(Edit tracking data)

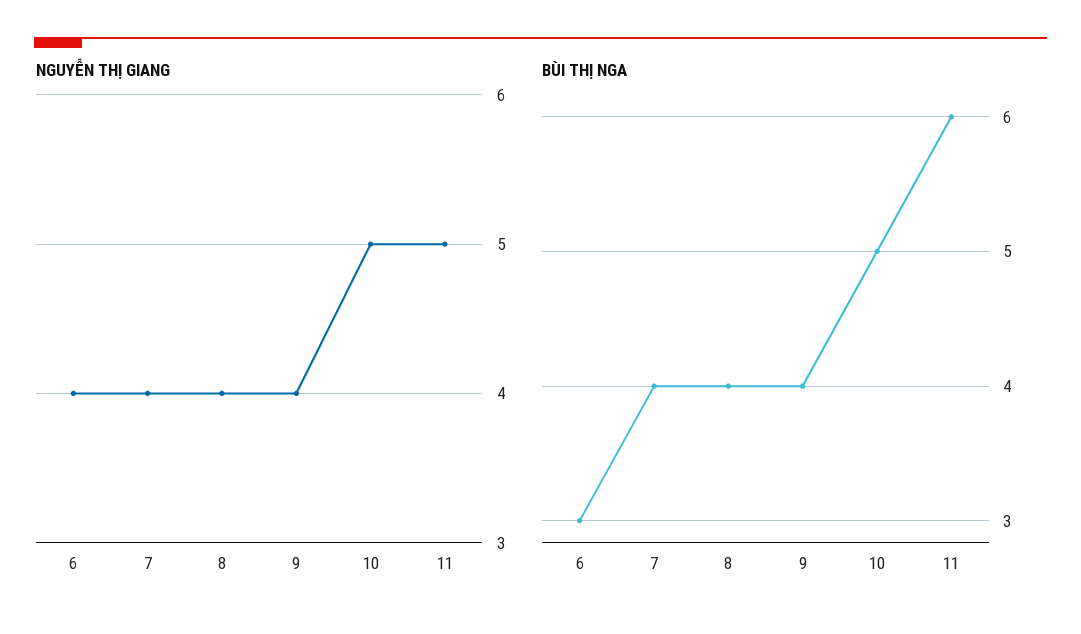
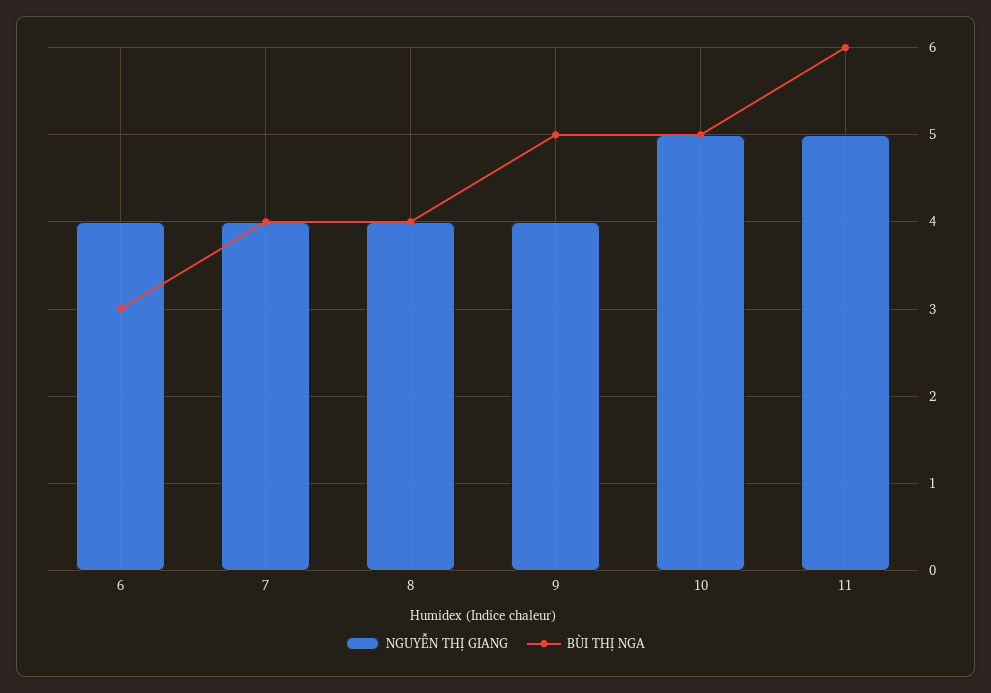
  {
    "NGUYỄN THỊ GIANG": {
      "6": 4,
      "7": 4,
      "8": 4,
      "9": 4,
      "10": 5,
      "11": 5
    },
    "BÙI THỊ NGA": {
      "6": 3,
      "7": 4,
      "8": 4,
-     "9": 4,
+     "9": 5,
      "10": 5,
      "11": 6
    }
  }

WHAT TO WORK ON: All of the data is to be reproduced exactly, with the pictures left out.

WORKED SOLUTION:
  {
    "NGUYỄN THỊ GIANG": {
      "6": 4,
      "7": 4,
      "8": 4,
      "9": 4,
      "10": 5,
      "11": 5
    },
    "BÙI THỊ NGA": {
      "6": 3,
      "7": 4,
      "8": 4,
-     "9": 4,
+     "9": 5,
      "10": 5,
      "11": 6
    }
  }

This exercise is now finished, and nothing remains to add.